When you read a book with a title like Down to a Sunless Sea (no relation to David Graham's novel by the same name), you pretty much know that you're getting a healthy dose of thinking from the glass half-empty camp of humanity. And, to this end, Mathias B. Freese does not disappoint. His stories, written and published over a span of thirty years, chronicle the dark spaces in which the soul plunges and, often, does not return. Yet, Freese has a way of drawing the reader into his dark corners that, as long as one doesn't stay too long, will find a sort of perverse satisfaction. In "I'll Make It, I Think," the reader meets a Holden Caulfield-esque character with a deformed hand ("Ralph") and foot ("Lon") who complains of his trouble with activities such as shaving and walking. As a cripple, he also doesn't have much luck with the girls. He is reduced to spying on his naked sister and being a peeping Tom, despite being blessed with a different kind of abnormality—a large endowment he calls "David." In fact, he wonders whether he "should sacrifice David as an offering, leave him on the window ledge like a piece of bric-a-brac, wax fruit, a banana." Although you can't help but feel sorry for him, his self-deprecation in one sentence followed by the revelation that he won't date crippled girls because he "ain't no snob; I just know I can do better for me" is digusting yet humorous in its highlighting of the hypocrisy of youth.

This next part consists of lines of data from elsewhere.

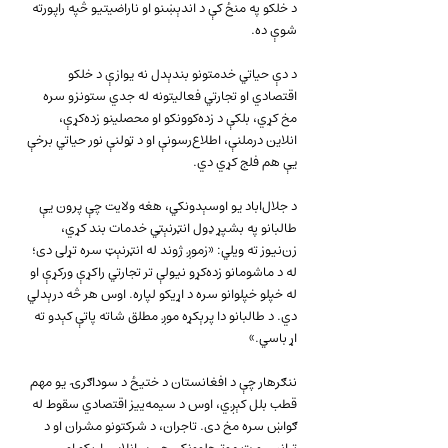
د خلکو په منځ کې د اندېښنو او ناراضیتیو څپه راپورته 
شوې ده.
د دې حیاتي خدمتونو بندېدل نه یوازې د خلکو 
اقتصادي او تجارتي فعالیتونه له جدي ستونزو سره 
مخ کړي، بلکې د زده‌کوونکو او محصلینو زده‌کړې، 
انلاین درملنې، اطلاع‌رسونې او د ټولنې نور حیاتي برخې 
یې هم فلج کړي دي.
د جلال‌اباد یو اوسېدونکي، هغه ولایت چې پرون یې 
طالبانو په بشپړ ډول انټرنېټي خدمات بند کړي، 
زن‌نیوز ته ویلي: «زموږ ژوند له انټرنېټ سره تړلی دی؛ 
له د ماشومانو زده‌کړو نیولې تر تجارتي راکړې ورکړې او 
له خپلو خپلوانو سره د اړیکو لپاره. اوس هر څه درېدلي 
دي. د طالبانو دا پرېکړه موږ مطلق شاته پاتې کېدو ته 
اړ باسي.»
ننګرهار چې د افغانستان د ختیځ د سوداګرۍ یو مهم 
قطب بلل کېږي، اوس د سیمه‌ییز اقتصادي سقوط له 
ګواښ سره مخ دی. تاجران، د شرکتونو مشران او د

Other characters don't receive such wry treatment. The enterprising young Herbie in "Herbie" decides to go into the shoe-shining business after shining his father's shoes. Expectations of his father's approval are quickly dashed by Herbie's offended father—"What am I, dead or something? What's a matter, I don't make enough around here to clothe your ass?"—reminding the reader that the Horatio Alger optimism was rarer among working-class families than one would think, a pride in honest poverty that is also explored in "Billy's Mirrored Wall."

In fact, it is in the disappointments of young Jewish men growing up after World War II in which Freese excels. In "Alabaster," a young boy reluctantly keeps an elderly woman, a Holocaust survivor, company on a bench while her daughter is away for a moment. Instead of fretting and cooing, the expertise of most older women, the survivor prefers the tact of harsh reality rather than visions of sugar plums: "Rolling up the arm sleeves of her cloth coat, she showed me her once-beautiful arms, upturned, maligned. I saw nothing until she pointed me to a pulse area above her hand. Seven digits faded into her skin." Freese is less successful when venturing away from this formula. "Arnold Schwartzenegger's Father Was a Nazi" is a heavy-handed character attack on a minority who, like him or not, happens to be a Horatio Alger story. However, on the whole, Down to a Sunless Sea is a engaging, dark collection of stories, and their grit and bitter taste is manageable in small bites, so long as they're not swallowed whole.